For countries with ISAAC study centres participating in both Phase One and Phase Three, Figure 4 plots the annual change in childhood hospital admission rates (~1995-2002) against the change in the prevalence of wheeze causing 13-14 year old children to wake at night at least once a week. Over this period, admission rates declined in all these countries except Hong Kong and Poland. There was a significant positive correlation between the decline in prevalence of severe asthma symptoms between Phase One and Phase Three and the decline in the corresponding national admission rates for childhood asthma over a similar period.
Asthma admission rates have been proposed as a target indicator for monitoring progress towards improved asthma care. Large reductions in admissions have occurred already over the last decade in several countries.

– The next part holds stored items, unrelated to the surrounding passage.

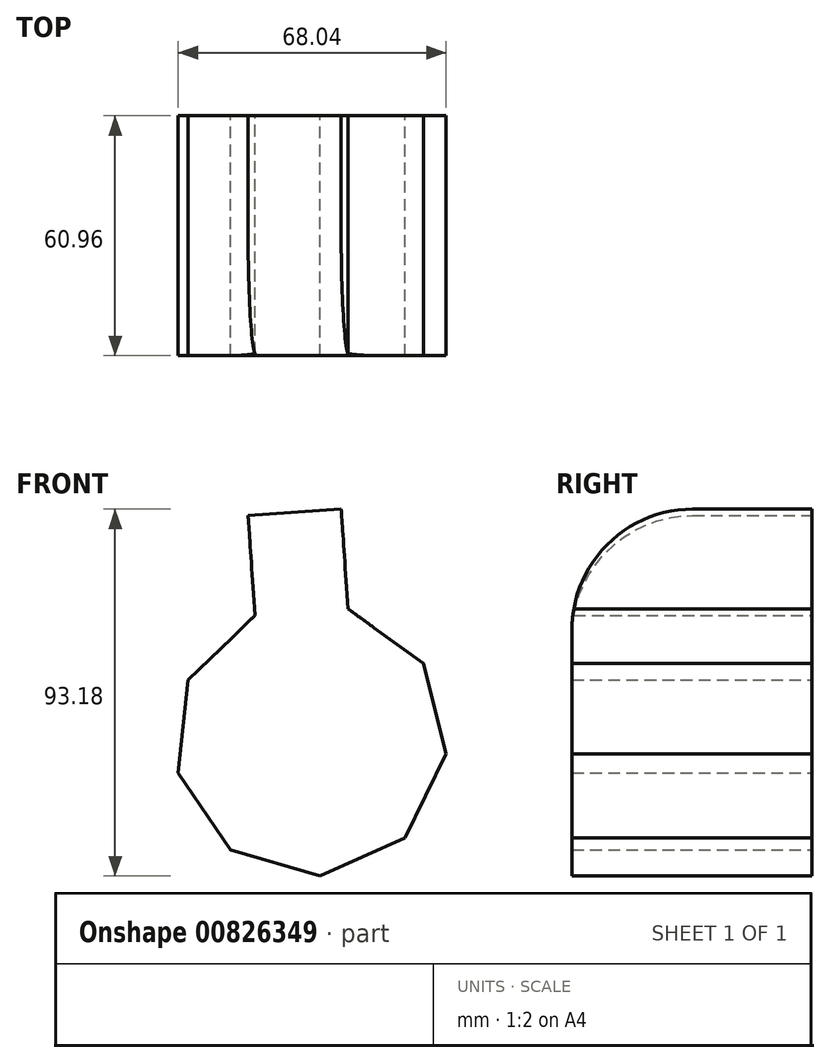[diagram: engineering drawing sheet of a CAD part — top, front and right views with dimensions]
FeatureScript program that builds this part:
annotation { "Feature Type Name" : "Feature", "Feature Type Description" : "" }
export const myFeature = defineFeature(function(context is Context, id is Id, definition is map)
    precondition{}
    {
        {
            var Q0;
            Q0=qCreatedBy(makeId("Front.planeOp"),FACE);
            var sketch = newSketch(context, id + "F0", { "sketchPlane" : qUnion([Q0])});
            skCircle(sketch, "E0.cCircle", {"center": v(0, 0) * mm, "radius": 32.54 * mm, "construction": true});
            skLineSegment(sketch, "E0.0", {"start": v(34.44, -3.63) * mm, "end": v(24.05, -24.92) * mm});
            skLineSegment(sketch, "E0.1", {"start": v(24.05, -24.92) * mm, "end": v(2.4, -34.55) * mm});
            skLineSegment(sketch, "E0.2", {"start": v(2.4, -34.55) * mm, "end": v(-20.36, -28.01) * mm});
            skLineSegment(sketch, "E0.3", {"start": v(-20.36, -28.01) * mm, "end": v(-33.6, -8.37) * mm});
            skLineSegment(sketch, "E0.4", {"start": v(-33.6, -8.37) * mm, "end": v(-31.12, 15.19) * mm});
            skLineSegment(sketch, "E0.5", {"start": v(-31.12, 15.19) * mm, "end": v(-14.08, 31.64) * mm});
            skLineSegment(sketch, "E0.6", {"start": v(-14.08, 31.64) * mm, "end": v(9.55, 33.29) * mm});
            skLineSegment(sketch, "E0.7", {"start": v(9.55, 33.29) * mm, "end": v(28.71, 19.36) * mm});
            skLineSegment(sketch, "E0.8", {"start": v(28.71, 19.36) * mm, "end": v(34.44, -3.63) * mm});
            skPoint(sketch, "E0.0.midPoint", {"position": v(29.25, -14.27) * mm});
            skSolve(sketch);
        }
        {
            var Q0;
            Q0=makeQuery(id+"F0.imprint","IMPRINT",FACE,{"disambiguationData":[TD([[makeQuery(id+"F0.imprint","IMPRINT",EDGE,{"derivedFrom":sQuery(id+"F0.wireOp",EDGE,"E0.0")}),-1.0]])]});
            extrude(context, id + "F1", {"entities" : qUnion([Q0]), "depth" : 60.96 * mm, "offsetDistance" : 25.4 * mm});
        }
        {
            var Q0;
            Q0=makeQuery(id+"F1.opExtrude","SWEPT_FACE",FACE,{"disambiguationData":[OSD([sQuery(id+"F0.wireOp",EDGE,"E0.6")])]});
            extrude(context, id + "F2", {"entities" : qUnion([Q0]), "operationType" : NewBodyOperationType.ADD, "depth" : 25.4 * mm, "offsetDistance" : 25.4 * mm});
        }
        {
            var Q0;
            {var subQ0=sQuery(id+"F0.wireOp",EDGE,"E0.6");Q0=makeQuery(id+"F2.opExtrude","CAP_EDGE",EDGE,{"disambiguationData":[OSD([subQ0]),TDD([makeQuery(id+"F1.opExtrude","CAP_EDGE",EDGE,{"disambiguationData":[OSD([subQ0])],"isStart":false})])],"isStart":false});}
            fillet(context, id + "F3", {"entities" : qUnion([Q0]), "radius" : 30.66 * mm, "tangentPropagation" : true, "allowEdgeOverflow" : false});
        }
    });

However, currently routinely collected information is almost entirely restricted to high-income countries, limiting the value of admission rates for surveillance of the global burden of asthma. Large unexplained changes in admission rates have occurred over the past 25 years, particularly for childhood asthma, but international correlations of within-country change in prevalence versus within-country change in admission rates provide some support for the concept that changes in hospital admission rates can be used as an indirect indicator of the burden of more severe asthma in the community.

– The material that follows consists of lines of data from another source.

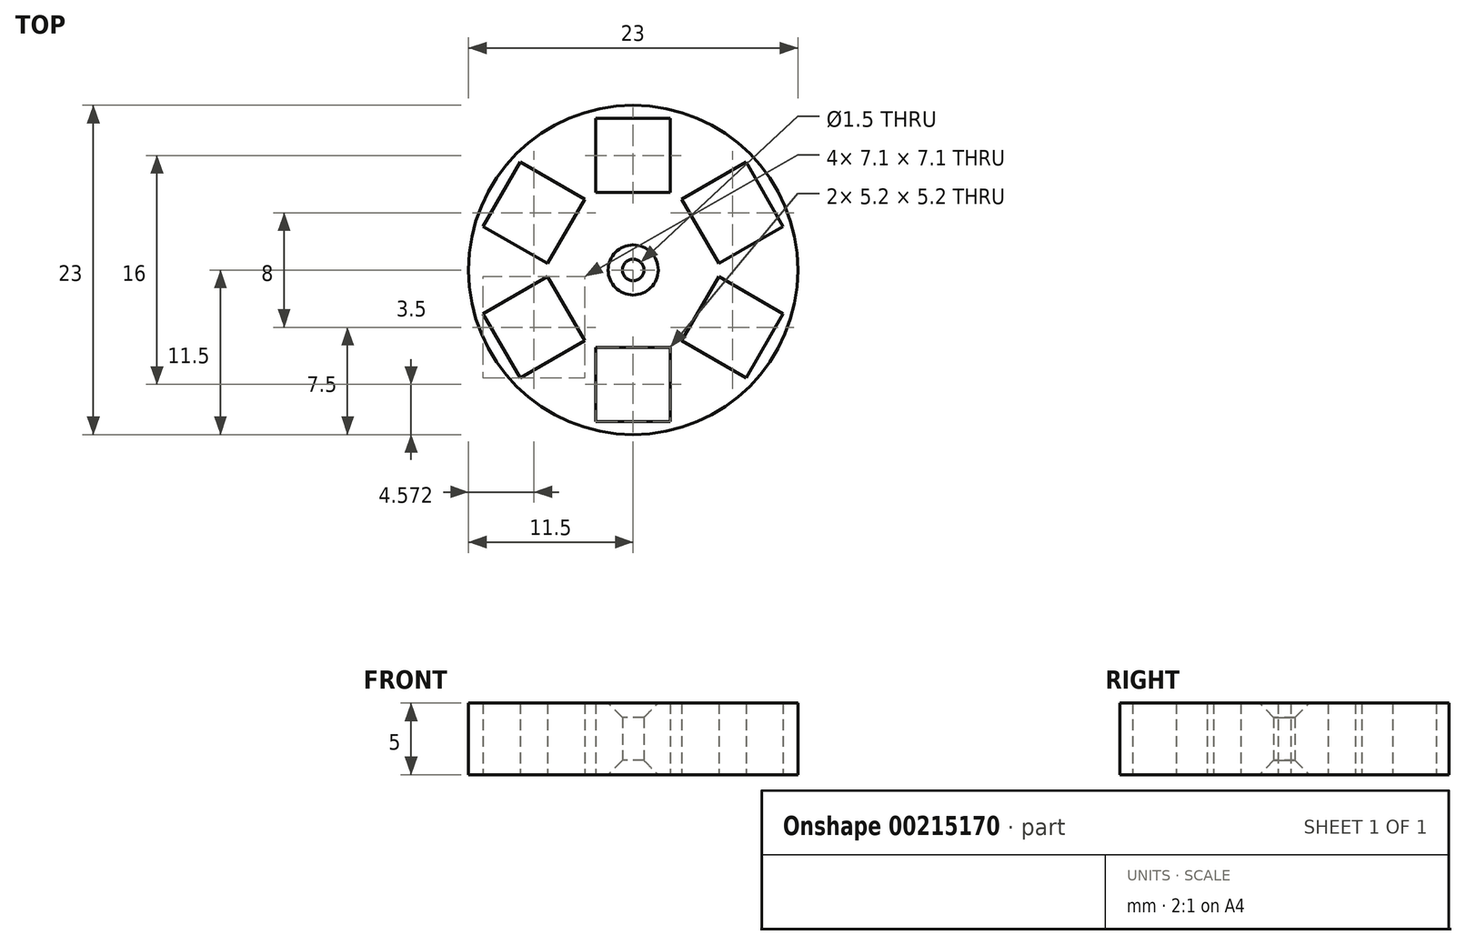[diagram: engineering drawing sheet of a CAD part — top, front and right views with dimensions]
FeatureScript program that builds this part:
annotation { "Feature Type Name" : "Feature", "Feature Type Description" : "" }
export const myFeature = defineFeature(function(context is Context, id is Id, definition is map)
    precondition{}
    {
        {
            var Q0;
            Q0=qCreatedBy(makeId("Top.planeOp"),FACE);
            var sketch = newSketch(context, id + "F0", { "sketchPlane" : qUnion([Q0])});
            skCircle(sketch, "E0", {"center": v(0, 0) * mm, "radius": 11.5 * mm});
            skCircle(sketch, "E1", {"center": v(0, 0) * mm, "radius": 0.75 * mm});
            skLineSegment(sketch, "E2.bottom", {"start": v(2.6, 10.6) * mm, "end": v(-2.6, 10.6) * mm});
            skLineSegment(sketch, "E2.top", {"start": v(2.6, 5.4) * mm, "end": v(-2.6, 5.4) * mm});
            skLineSegment(sketch, "E2.left", {"start": v(2.6, 10.6) * mm, "end": v(2.6, 5.4) * mm});
            skLineSegment(sketch, "E2.right", {"start": v(-2.6, 10.6) * mm, "end": v(-2.6, 5.4) * mm});
            skPoint(sketch, "E2.middle", {"position": v(0, 8) * mm});
            skLineSegment(sketch, "E3.1.0", {"start": v(-7.88, 7.55) * mm, "end": v(-10.48, 3.05) * mm});
            skLineSegment(sketch, "E3.1.1", {"start": v(-7.88, 7.55) * mm, "end": v(-3.38, 4.95) * mm});
            skLineSegment(sketch, "E3.1.2", {"start": v(-3.38, 4.95) * mm, "end": v(-5.98, 0.45) * mm});
            skLineSegment(sketch, "E3.1.3", {"start": v(-10.48, 3.05) * mm, "end": v(-5.98, 0.45) * mm});
            skPoint(sketch, "E3.1.4", {"position": v(-6.93, 4) * mm});
            skLineSegment(sketch, "E3.2.0", {"start": v(-10.48, -3.05) * mm, "end": v(-7.88, -7.55) * mm});
            skLineSegment(sketch, "E3.2.1", {"start": v(-10.48, -3.05) * mm, "end": v(-5.98, -0.45) * mm});
            skLineSegment(sketch, "E3.2.2", {"start": v(-5.98, -0.45) * mm, "end": v(-3.38, -4.95) * mm});
            skLineSegment(sketch, "E3.2.3", {"start": v(-7.88, -7.55) * mm, "end": v(-3.38, -4.95) * mm});
            skPoint(sketch, "E3.2.4", {"position": v(-6.93, -4) * mm});
            skLineSegment(sketch, "E3.3.0", {"start": v(-2.6, -10.6) * mm, "end": v(2.6, -10.6) * mm});
            skLineSegment(sketch, "E3.3.1", {"start": v(-2.6, -10.6) * mm, "end": v(-2.6, -5.4) * mm});
            skLineSegment(sketch, "E3.3.2", {"start": v(-2.6, -5.4) * mm, "end": v(2.6, -5.4) * mm});
            skLineSegment(sketch, "E3.3.3", {"start": v(2.6, -10.6) * mm, "end": v(2.6, -5.4) * mm});
            skPoint(sketch, "E3.3.4", {"position": v(0, -8) * mm});
            skLineSegment(sketch, "E3.4.0", {"start": v(7.88, -7.55) * mm, "end": v(10.48, -3.05) * mm});
            skLineSegment(sketch, "E3.4.1", {"start": v(7.88, -7.55) * mm, "end": v(3.38, -4.95) * mm});
            skLineSegment(sketch, "E3.4.2", {"start": v(3.38, -4.95) * mm, "end": v(5.98, -0.45) * mm});
            skLineSegment(sketch, "E3.4.3", {"start": v(10.48, -3.05) * mm, "end": v(5.98, -0.45) * mm});
            skPoint(sketch, "E3.4.4", {"position": v(6.93, -4) * mm});
            skLineSegment(sketch, "E3.5.0", {"start": v(10.48, 3.05) * mm, "end": v(7.88, 7.55) * mm});
            skLineSegment(sketch, "E3.5.1", {"start": v(10.48, 3.05) * mm, "end": v(5.98, 0.45) * mm});
            skLineSegment(sketch, "E3.5.2", {"start": v(5.98, 0.45) * mm, "end": v(3.38, 4.95) * mm});
            skLineSegment(sketch, "E3.5.3", {"start": v(7.88, 7.55) * mm, "end": v(3.38, 4.95) * mm});
            skPoint(sketch, "E3.5.4", {"position": v(6.93, 4) * mm});
            skSolve(sketch);
        }
        {
            var Q0;
            Q0=makeQuery(id+"F0.imprint","IMPRINT",FACE,{"disambiguationData":[TD([[makeQuery(id+"F0.imprint","IMPRINT",EDGE,{"derivedFrom":sQuery(id+"F0.wireOp",EDGE,"E0")}),1.0]])]});
            extrude(context, id + "F1", {"entities" : qUnion([Q0]), "depth" : 5 * mm});
        }
        {
            var Q0;
            Q0=makeQuery(id+"F1.opExtrude","CAP_EDGE",EDGE,{"disambiguationData":[OSD([sQuery(id+"F0.wireOp",EDGE,"E1")])],"isStart":false});
            var Q1;
            Q1=makeQuery(id+"F1.opExtrude","CAP_EDGE",EDGE,{"disambiguationData":[OSD([sQuery(id+"F0.wireOp",EDGE,"E1")])],"isStart":true});
            chamfer(context, id + "F2", {"entities" : qUnion([Q0, Q1]), "width" : 1 * mm, "tangentPropagation" : true});
        }
    });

In countries which routinely collect admissions data, changes in hospital admissions over time may be used as an indirect indicator of the burden of more severe asthma. Before admission rates can be used as an indirect indicator of the global burden of severe asthma, more countries need to collect admissions data.
Health authorities in all countries should collect counts of hospital admissions in children and adults from defined catchment populations, to monitor trends in asthma over time.